When Israel was in Egypt's land,
let my people go;
oppressed so hard they could not stand,
let my people go.
Refrain:
Go down, Moses, 
way down in Egypt's land;
tell old Pharaoh
to let my people go.

 

Fearful that Pharaoh would change his mind, our people fled, not waiting for their bread dough to rise. (For this reason we eat unleavened bread as we take part in their journey.) Our people did not leave Egypt alone; a “mixed multitude” went with them. From this we learn that liberation is not for us alone, but for all the nations of the earth.

Pharaoh’s army followed us to the Sea of Reeds. We plunged into the waters. Only when we had gone as far as we could did the waters part for us. We mourn, even now, that Pharaoh’s army drowned: our liberation is bittersweet because people died in our pursuit.

To this day we relive our liberation, that we may not become complacent, that we may always rejoice in our freedom.

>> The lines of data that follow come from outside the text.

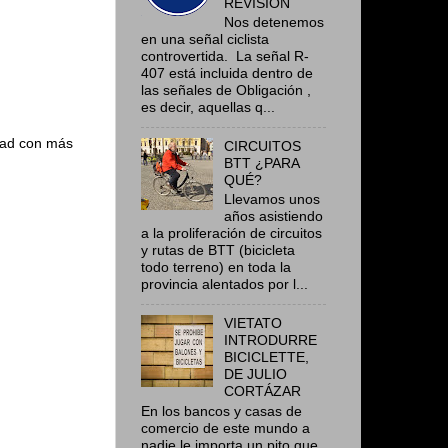
REVISIÓN
Nos detenemos
en una señal ciclista
controvertida. La señal R-
407 está incluida dentro de
las señales de Obligación ,
es decir, aquellas q...
udad con más
CIRCUITOS
BTT ¿PARA
QUÉ?
Llevamos unos
años asistiendo
a la proliferación de circuitos
y rutas de BTT (bicicleta
todo terreno) en toda la
provincia alentados por l...
VIETATO
INTRODURRE
BICICLETTE,
DE JULIO
CORTÁZAR
En los bancos y casas de
comercio de este mundo a
nadie le importa un pito que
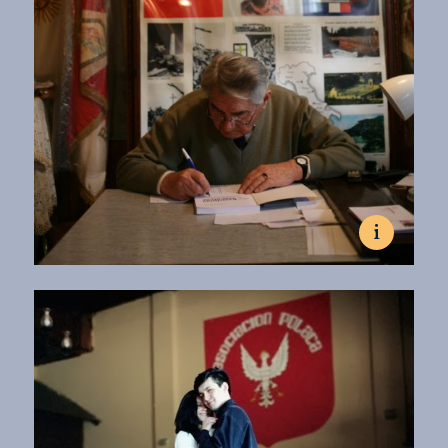
i
Listopad 2012, Buenos Aires.
Prezes Stowarzyszenia Polskich Kombatantów w Argentynie
Franciszek Slusarz w siedzibie stowarzyszenia.
Fot. Dominik Czapigo
Presidente de la Asociación de ex Combatientes Polacos en
Argentina Franciszek Slusarz en la sede de la Asociación.
Fot. Dominik Czapigo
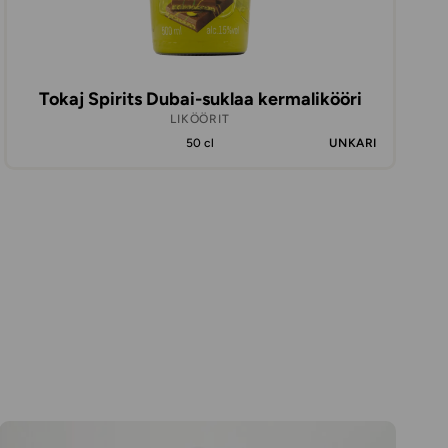
Tokaj Spirits Dubai-suklaa kermalikööri
LIKÖÖRIT
50 cl
UNKARI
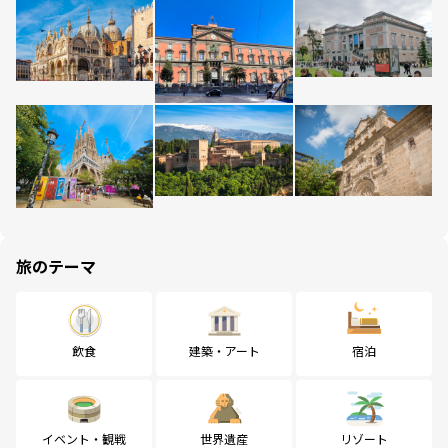
旅のテーマ
飲食
建築・アート
宿泊
イベント・観戦
世界遺産
リゾート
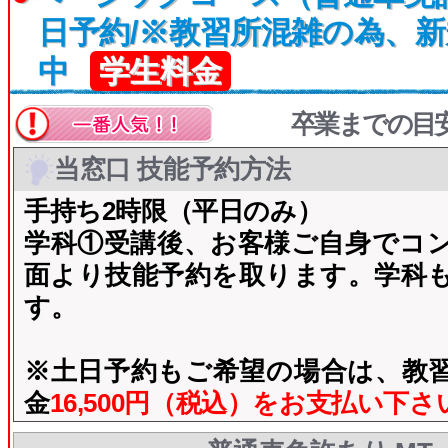
日予約/※教習所混雑の為、新
中
学生料金
卒業までの目
当窓口 技能予約方法
手持ち2時限（平日のみ）
学科①受講後、お客様ご自身でコ
面より技能予約を取ります。学科
す。
※土日予約もご希望の場合は、教
金
16,500円（税込）をお支払い下さ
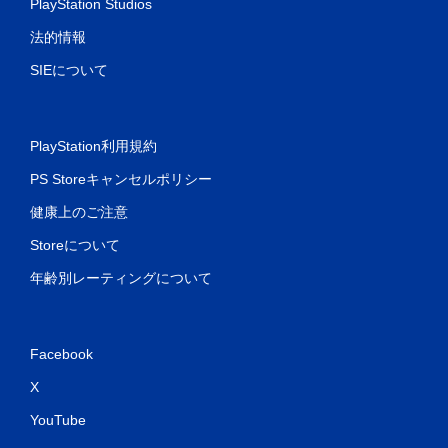
PlayStation Studios
法的情報
SIEについて
PlayStation利用規約
PS Storeキャンセルポリシー
健康上のご注意
Storeについて
年齢別レーティングについて
Facebook
X
YouTube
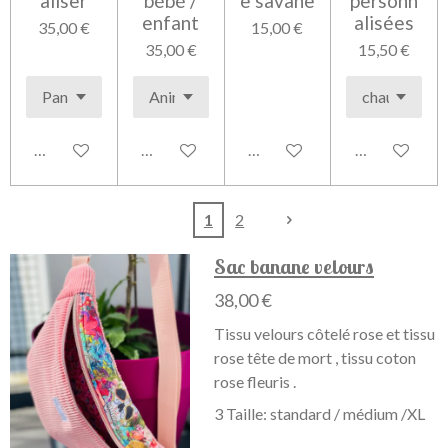
aliser
bébé /
e savane
personn
enfant
alisées
35,00 €
15,00 €
35,00 €
15,50 €
Voir les détails
Voir les détails
Voir les détails
Voir les détai
1
2
Sac banane velours
38,00 €
Tissu velours côtelé rose et tissu
rose tête de mort , tissu coton
rose fleuris .
3 Taille: standard / médium /XL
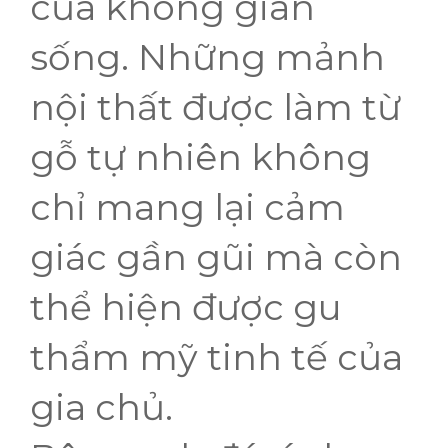
của không gian
sống. Những mảnh
nội thất được làm từ
gỗ tự nhiên không
chỉ mang lại cảm
giác gần gũi mà còn
thể hiện được gu
thẩm mỹ tinh tế của
gia chủ.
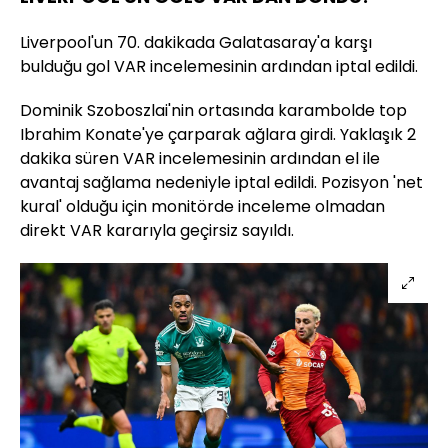
Liverpool'un 70. dakikada Galatasaray'a karşı
bulduğu gol VAR incelemesinin ardından iptal edildi.
Dominik Szoboszlai'nin ortasında karambolde top
Ibrahim Konate'ye çarparak ağlara girdi. Yaklaşık 2
dakika süren VAR incelemesinin ardından el ile
avantaj sağlama nedeniyle iptal edildi. Pozisyon 'net
kural' olduğu için monitörde inceleme olmadan
direkt VAR kararıyla geçirsiz sayıldı.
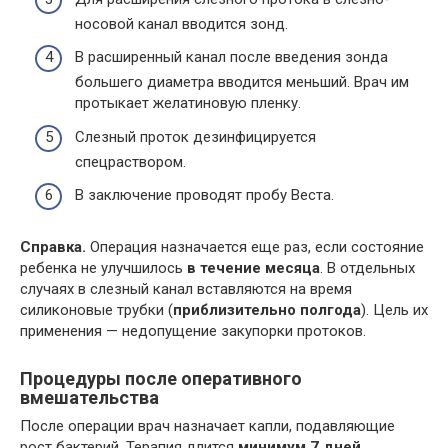
носовой канал вводится зонд.
В расширенный канал после введения зонда
большего диаметра вводится меньший. Врач им
протыкает желатиновую пленку.
Слезный проток дезинфицируется
спецраствором.
В заключение проводят пробу Веста.
Справка.
Операция назначается еще раз, если состояние
ребенка не улучшилось
в течение месяца
. В отдельных
случаях в слезный канал вставляются на время
силиконовые трубки (
приблизительно полгода
). Цель их
применения — недопущение закупорки протоков.
Процедуры после оперативного
вмешательства
После операции врач назначает капли, подавляющие
рост бактерий. Терапия длится
минимум 7 дней
.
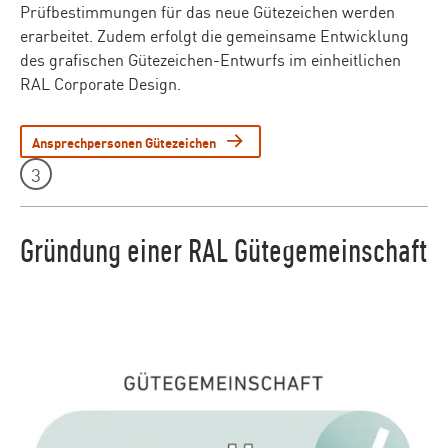
Prüfbestimmungen für das neue Gütezeichen werden
erarbeitet. Zudem erfolgt die gemeinsame Entwicklung
des grafischen Gütezeichen-Entwurfs im einheitlichen
RAL Corporate Design.
Ansprechpersonen Gütezeichen
Leistungen Teaser - Element 3
3
Gründung einer RAL Gütegemeinschaft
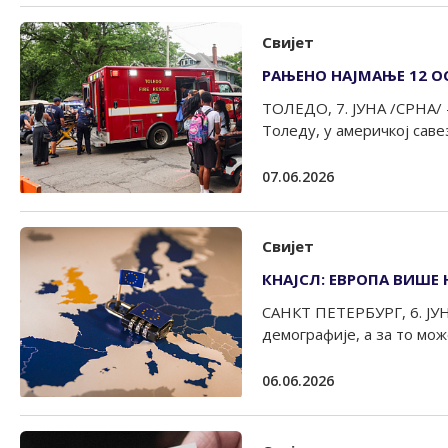
Свијет
РАЊЕНО НАЈМАЊЕ 12 ОС
ТОЛЕДО, 7. ЈУНА /СРНА/ 
Толеду, у америчкој савез
07.06.2026
Свијет
КНАЈСЛ: ЕВРОПА ВИШЕ 
САНКТ ПЕТЕРБУРГ, 6. ЈУНА
демографије, а за то може
06.06.2026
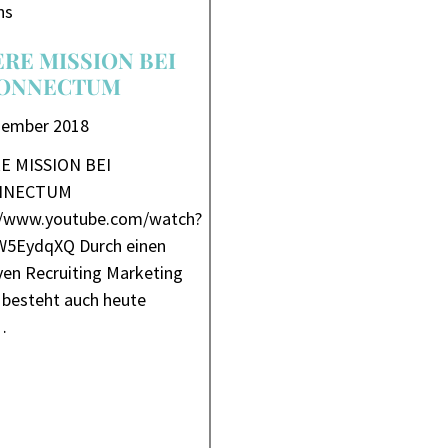
ns
RE MISSION BEI
ONNECTUM
zember 2018
E MISSION BEI
NNECTUM
//www.youtube.com/watch?
5EydqXQ Durch einen
iven Recruiting Marketing
 besteht auch heute
…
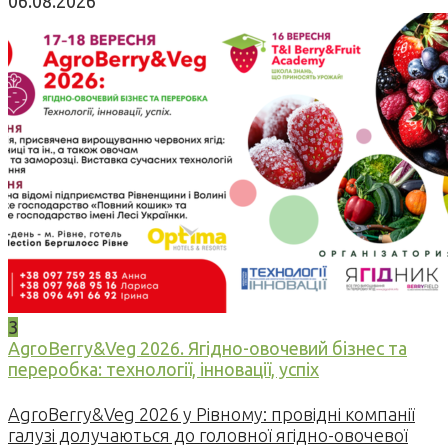
06.08.2026
3
AgroBerry&Veg 2026. Ягідно-овочевий бізнес та
переробка: технології, інновації, успіх
AgroBerry&Veg 2026 у Рівному: провідні компанії
галузі долучаються до головної ягідно-овочевої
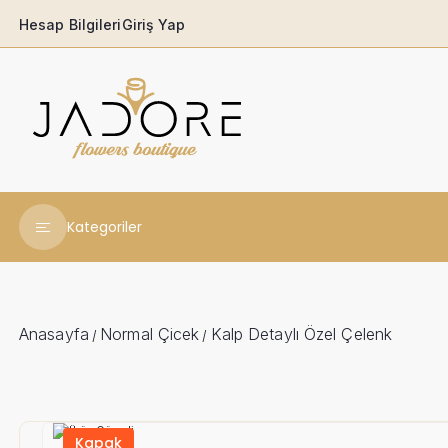
Hesap Bilgileri
Giriş Yap
Kategoriler
Yeni Yıl Çiçekleri
Babaya
Anasayfa
Normal Çicek
Kalp Detaylı Özel Çelenk
/
/
Açılış & Tören
Ferforjeler
Kapak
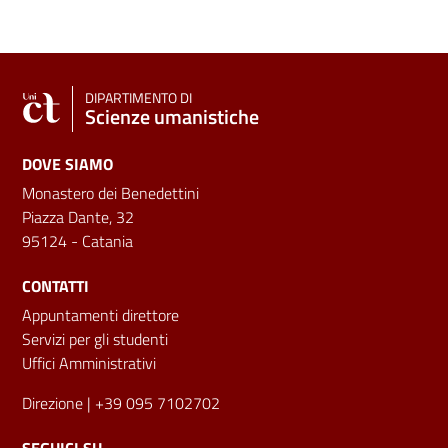
DIPARTIMENTO DI
Scienze umanistiche
DOVE SIAMO
Monastero dei Benedettini
Piazza Dante, 32
95124 - Catania
CONTATTI
Appuntamenti direttore
Servizi per gli studenti
Uffici Amministrativi
Direzione
| +39 095 7102702
SEGUICI SU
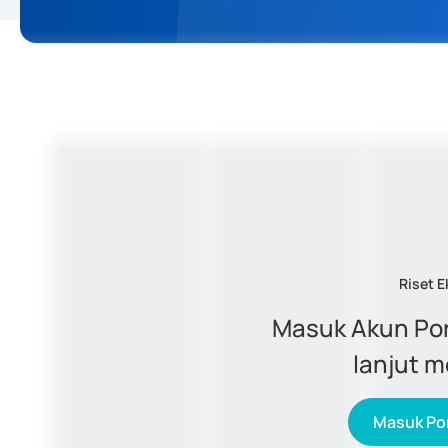
Riset E
Masuk Akun Por
lanjut 
Masuk Por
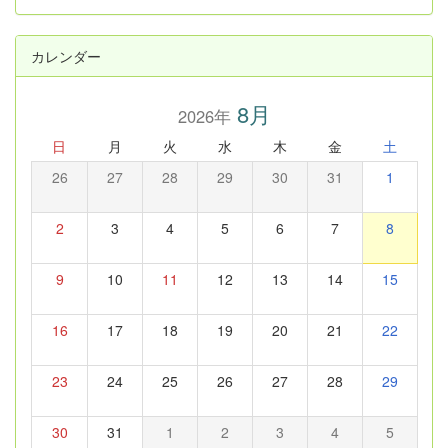
s
カレンダー
8月
2026年
日
月
火
水
木
金
土
26
27
28
29
30
31
1
2
3
4
5
6
7
8
9
10
11
12
13
14
15
16
17
18
19
20
21
22
23
24
25
26
27
28
29
30
31
1
2
3
4
5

וְהִיא שֶׁעָמְדָה לַאֲבוֹתֵיֽנוּ וְלָנֽוּ. שֶׁלֹא אֶחָד בִּלְבָד, עָמַד עָלֵיֽנוּ לְכַלּוֹתֵנֽוּ. אֶלָּא שֶׁבְּכָל דּוֹר וָדוֹר, עוֹמְדִים עָלֵיֽנוּ לְכַלּוֹתֵנֽוּ. וְהַקָּדוֹשׁ בָּרוּךְ הוּא מַצִּילֵנוּ מִיָּדָם

Vehi She’amda, La’avotainu Velanu Shelo Echad Bilvad, Amad AleinuLechaloteinu Ela Sheb’chol Dor VaDor Omdim Aleinu Lechaloteinu V’HaKadosh Baruch Hu Matzilenu Miyadam.